Behind the front man, Dele Alli, Son Heung-Min, Christian Eriksen and others were supplying the assists and Pochettino came so close to guiding Spurs to league glory. The team came third in the EPL when Leicester City claimed the trophy and second the following year. Tottenham couldn’t get over the line but the manager had them qualifying for the Champions League on a regular basis and that’s where we were given some unforgettable moments.
Mauricio Pochettino’s reign gave us some memorable times but nothing will come close to the excitement of the 2018/19 Champions League run. We made it all the way to the final and, the highlight was an incredible win over Ajax in the semis where Spurs came from three goals down over two legs to win on the away goals rule. Lucas Moura’s hat trick and his late, late winner in Amsterdam will never be forgotten – nor will the celebrations that followed.
Sadly, Tottenham couldn’t get over the line against Liverpool in the final but it had been an incredible campaign. However, as we have done in so many campaigns prior to this one, Spurs were about to come back down to earth in a very short space of time.

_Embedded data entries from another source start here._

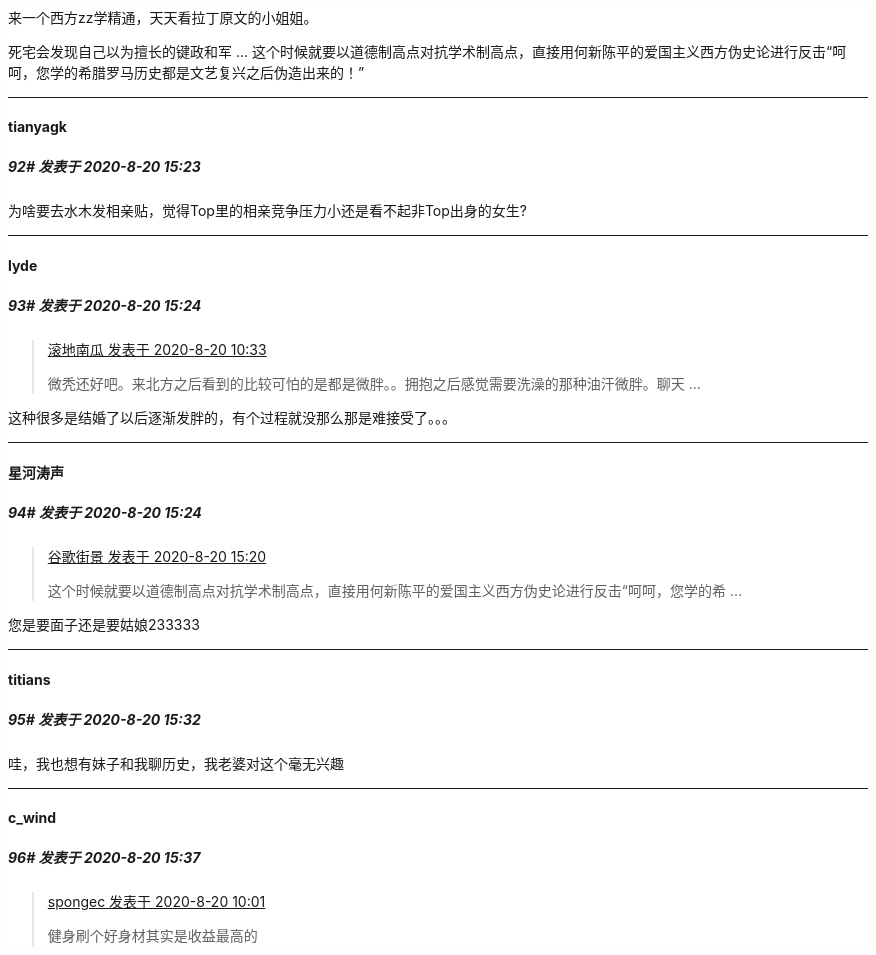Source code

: 来一个西方zz学精通，天天看拉丁原文的小姐姐。

死宅会发现自己以为擅长的键政和军 ...</blockquote>
这个时候就要以道德制高点对抗学术制高点，直接用何新陈平的爱国主义西方伪史论进行反击“呵呵，您学的希腊罗马历史都是文艺复兴之后伪造出来的！”


-----

####  tianyagk  
##### 92#       发表于 2020-8-20 15:23


为啥要去水木发相亲贴，觉得Top里的相亲竞争压力小还是看不起非Top出身的女生?


-----

####  lyde  
##### 93#       发表于 2020-8-20 15:24


<blockquote><a href="httphttps://bbs.saraba1st.com/2b/forum.php?mod=redirect&amp;goto=findpost&amp;pid=48492981&amp;ptid=1955641" target="_blank">滚地南瓜 发表于 2020-8-20 10:33</a>

微秃还好吧。来北方之后看到的比较可怕的是都是微胖。。拥抱之后感觉需要洗澡的那种油汗微胖。聊天 ...</blockquote>
这种很多是结婚了以后逐渐发胖的，有个过程就没那么那是难接受了。。。


-----

####  星河涛声  
##### 94#       发表于 2020-8-20 15:24


<blockquote><a href="httphttps://bbs.saraba1st.com/2b/forum.php?mod=redirect&amp;goto=findpost&amp;pid=48496300&amp;ptid=1955641" target="_blank">谷歌街景 发表于 2020-8-20 15:20</a>

这个时候就要以道德制高点对抗学术制高点，直接用何新陈平的爱国主义西方伪史论进行反击“呵呵，您学的希 ...</blockquote>
您是要面子还是要姑娘233333


-----

####  titians  
##### 95#       发表于 2020-8-20 15:32


哇，我也想有妹子和我聊历史，我老婆对这个毫无兴趣


-----

####  c_wind  
##### 96#       发表于 2020-8-20 15:37


<blockquote><a href="httphttps://bbs.saraba1st.com/2b/forum.php?mod=redirect&amp;goto=findpost&amp;pid=48492619&amp;ptid=1955641" target="_blank">spongec 发表于 2020-8-20 10:01</a>

健身刷个好身材其实是收益最高的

Mourinho and a look to the Future
After a poor run of results at the start of the 2019/20 season, Mauricio Pochettino’s reign as manager of Tottenham Hotspur FC came to an end in November 2019. It was a sad time for the majority of Spurs fans who had nothing but happy memories of his time in charge of the club and it’s still difficult for many to move on.
Mourinho certainly improved those results on the pitch but some rebuilding needs to be done when football returns following the unscheduled break from March 2020. Nobody knows what the future holds but it’s been an incredible ride as a Spurs fan and hopefully Jose will get us back up to the top where we belong.